When I turned my head in her direction, I gasped. Bored from the lack of excitement, she had stood up on her stand and was in the middle of the biggest stretch I had ever seen anyone perform while on a deer stand.

I whispered, “Dian, Dian, Diaaaan”. She looked in my direction, saw the deer, and slapped her hand over her mouth, as if to say.” Ooooooooooooooh, I’m sorry!”
The doe had moved out to 25-yards, I thought. After settling the 25-yard pin behind her shoulder and touching my release, I watched in disbelief as my arrow sailed 3-inches over her back. I chuckled as I watched another tick-tock white flag waving as the doe bounded through the woods.

“I am sorry I messed it up”, Dian apologized.
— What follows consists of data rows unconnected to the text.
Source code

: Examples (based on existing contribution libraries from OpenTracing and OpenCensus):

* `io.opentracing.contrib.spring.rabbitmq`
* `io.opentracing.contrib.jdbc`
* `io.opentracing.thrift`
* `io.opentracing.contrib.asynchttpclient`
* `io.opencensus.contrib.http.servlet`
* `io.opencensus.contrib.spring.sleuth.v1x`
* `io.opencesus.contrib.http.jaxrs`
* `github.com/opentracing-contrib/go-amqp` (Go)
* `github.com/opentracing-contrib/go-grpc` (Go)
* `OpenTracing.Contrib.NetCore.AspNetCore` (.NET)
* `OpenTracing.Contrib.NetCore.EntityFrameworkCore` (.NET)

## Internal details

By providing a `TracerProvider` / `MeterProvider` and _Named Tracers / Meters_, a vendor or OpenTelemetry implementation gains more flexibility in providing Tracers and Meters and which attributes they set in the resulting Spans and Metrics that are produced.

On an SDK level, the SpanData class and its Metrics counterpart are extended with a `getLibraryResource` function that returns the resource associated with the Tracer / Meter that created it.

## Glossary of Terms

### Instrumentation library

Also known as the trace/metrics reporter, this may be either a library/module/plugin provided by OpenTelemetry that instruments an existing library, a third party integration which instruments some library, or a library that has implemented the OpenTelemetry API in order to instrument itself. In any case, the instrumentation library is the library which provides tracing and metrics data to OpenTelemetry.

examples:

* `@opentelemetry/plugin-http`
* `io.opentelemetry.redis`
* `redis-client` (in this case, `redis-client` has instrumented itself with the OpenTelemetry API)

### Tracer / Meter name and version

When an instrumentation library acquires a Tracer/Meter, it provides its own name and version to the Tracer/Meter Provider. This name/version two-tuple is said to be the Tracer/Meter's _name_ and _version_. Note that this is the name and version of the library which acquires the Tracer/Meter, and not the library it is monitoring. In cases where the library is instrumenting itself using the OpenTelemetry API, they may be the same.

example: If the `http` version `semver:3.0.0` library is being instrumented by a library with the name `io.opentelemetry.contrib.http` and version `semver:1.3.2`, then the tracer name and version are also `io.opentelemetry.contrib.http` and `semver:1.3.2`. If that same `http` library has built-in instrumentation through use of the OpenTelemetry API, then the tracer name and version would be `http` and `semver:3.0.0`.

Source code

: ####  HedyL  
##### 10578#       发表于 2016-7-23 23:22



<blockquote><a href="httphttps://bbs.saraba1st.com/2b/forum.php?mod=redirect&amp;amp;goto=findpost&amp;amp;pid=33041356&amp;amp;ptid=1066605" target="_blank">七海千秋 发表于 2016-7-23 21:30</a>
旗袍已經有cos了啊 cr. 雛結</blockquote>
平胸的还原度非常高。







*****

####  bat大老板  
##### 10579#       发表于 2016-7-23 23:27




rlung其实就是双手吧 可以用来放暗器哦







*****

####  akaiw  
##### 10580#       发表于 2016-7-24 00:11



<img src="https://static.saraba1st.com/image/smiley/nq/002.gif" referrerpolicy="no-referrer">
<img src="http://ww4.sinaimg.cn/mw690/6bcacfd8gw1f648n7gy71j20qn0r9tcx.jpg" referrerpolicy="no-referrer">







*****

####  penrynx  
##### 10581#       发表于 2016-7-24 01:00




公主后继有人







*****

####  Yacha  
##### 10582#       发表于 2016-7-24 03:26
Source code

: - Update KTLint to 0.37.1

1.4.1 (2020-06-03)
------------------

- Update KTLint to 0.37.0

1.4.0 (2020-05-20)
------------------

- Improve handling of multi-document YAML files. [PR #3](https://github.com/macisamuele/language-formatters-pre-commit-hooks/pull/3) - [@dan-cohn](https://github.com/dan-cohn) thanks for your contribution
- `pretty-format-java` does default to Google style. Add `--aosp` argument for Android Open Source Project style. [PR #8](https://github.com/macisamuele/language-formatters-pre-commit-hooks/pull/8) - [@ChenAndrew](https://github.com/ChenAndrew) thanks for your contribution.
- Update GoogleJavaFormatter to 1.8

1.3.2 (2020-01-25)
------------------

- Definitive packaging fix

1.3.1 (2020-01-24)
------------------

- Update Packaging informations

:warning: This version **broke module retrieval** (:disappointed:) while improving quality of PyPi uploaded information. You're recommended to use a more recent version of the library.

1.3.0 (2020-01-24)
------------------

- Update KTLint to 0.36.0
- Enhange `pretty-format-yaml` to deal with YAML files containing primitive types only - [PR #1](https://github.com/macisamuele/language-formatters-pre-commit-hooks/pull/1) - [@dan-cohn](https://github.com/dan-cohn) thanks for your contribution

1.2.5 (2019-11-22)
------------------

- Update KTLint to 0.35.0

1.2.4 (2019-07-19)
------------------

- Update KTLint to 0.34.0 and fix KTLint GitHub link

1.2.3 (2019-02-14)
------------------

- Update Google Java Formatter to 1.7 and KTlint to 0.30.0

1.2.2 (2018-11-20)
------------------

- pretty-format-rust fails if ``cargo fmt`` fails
“Just happy you got to see a deer your first time on a stand “, I replied.

Within 30-minutes the sun began to slip low into the western sky. Dian had indicated earlier that she was still hearing deer eating acorns to the east. A grove of magnificent white oaks lay in the drainage in that direction. Deer could eat their fill of sweet, white oak acorns in a short time.

Light faded quickly. A deer would have had to be within 30-yards to make a clean shot. I seldom take a shot over 20-yards. As I began letting my bow down from my stand I heard Dian whispering that a deer was close. Almost simultaneously, a buck stepped into the food plot, snorted, and spun to gain the cover of the woods. Tick-tock, tick-tock, tick-tock.

“I told you there was a deer right out there” Dian retorted.

“Well, we have had a great afternoon”, I responded.

The food plot had worked its magic. There would be many more wonderful afternoons to enjoy sitting on a deer stand at the edge of my food plot within sight of my home.